Consequently, home values along the shoreline are high. That high valuation, in turn, means that landowners are willing to spend appropriate resources to protect the land and the water, and preserve their property’s value.
Lessen the value of those properties by limiting how a private landowner can develop in the future and you threaten to upset the forces of private enterprise that work so well in these closely contained environments.
The proposed legislation has been made better by allowing towns with planning and zoning laws in place to monitor lake development, rather than have state bureaucracy — the Agency of Natural Recources — appoint a czar to oversee any proposed development on almost any lake in the state. (That’s a nightmare waiting to happen.) But allowing the ANR to write the construction rules for towns to follow is also a surefire way to snuff out the embers of a resurgence in home construction, costing jobs and slowing the state economy.
We also worry that this law has been rushed through a very liberal House and is on a fast-track in the Senate without much input from the public as to the bill’s unintended consequences.
What makes sense is to limit the scope of the legislation for this first go-around by including the state’s larger bodies of water — Lake Champlain, Memphremagog, Castelton and others of similar size — that have significant enough pollution problems to warrant state intervention, while leaving smaller lakes with communities that are already acting as good stewards to continue to fend as they have been pending further study and possible state oversight if water conditions deteriorate.

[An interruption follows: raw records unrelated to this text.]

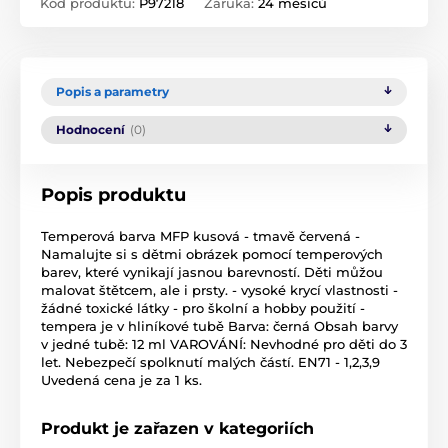
Kód produktu:
P97218
Záruka:
24 měsíců
Popis a parametry
Hodnocení
(0)
Popis produktu
Temperová barva MFP kusová - tmavě červená -
Namalujte si s dětmi obrázek pomocí temperových
barev, které vynikají jasnou barevností. Děti můžou
malovat štětcem, ale i prsty. - vysoké krycí vlastnosti -
žádné toxické látky - pro školní a hobby použití -
tempera je v hliníkové tubě Barva: černá Obsah barvy
v jedné tubě: 12 ml VAROVÁNÍ: Nevhodné pro děti do 3
let. Nebezpečí spolknutí malých částí. EN71 - 1,2,3,9
Uvedená cena je za 1 ks.
Produkt je zařazen v kategoriích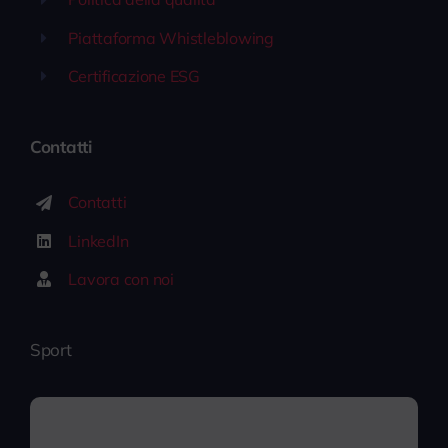
Piattaforma Whistleblowing
Certificazione ESG
Contatti
Contatti
LinkedIn
Lavora con noi
Sport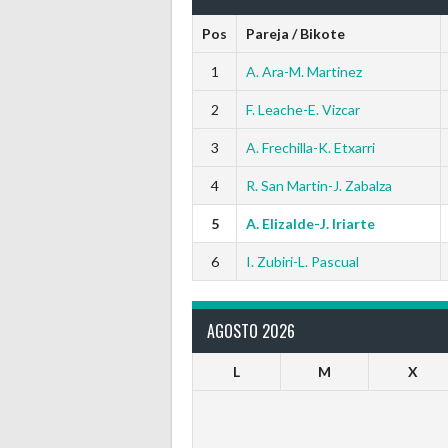
Pos
Pareja / Bikote
1
A. Ara-M. Martinez
2
F. Leache-E. Vizcar
3
A. Frechilla-K. Etxarri
4
R. San Martin-J. Zabalza
5
A. Elizalde-J. Iriarte
6
I. Zubiri-L. Pascual
AGOSTO 2026
L
M
X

Such legislation would put pressure on the smaller lake communities to ramp up their own stewardship, if needed, while leaving the state free of having to monitor more than it could possibly handle without a significant increase in state resources — which, as we all know, the state does not have. What is really idiotic, and is likely to happen in its current draft, is to create a bureaucratic process that’s underfunded and only succeeds in frustrating citizens, developers and town administrators and ends up driving responsible homeowners out of state and into other markets, thus depressing home values and creating a downward domino effect within Vermont’s lake communities. Bad laws can do that.
Angelo S. Lynn
Note: The author has lived on the shores of Lake Dunmore since 1992.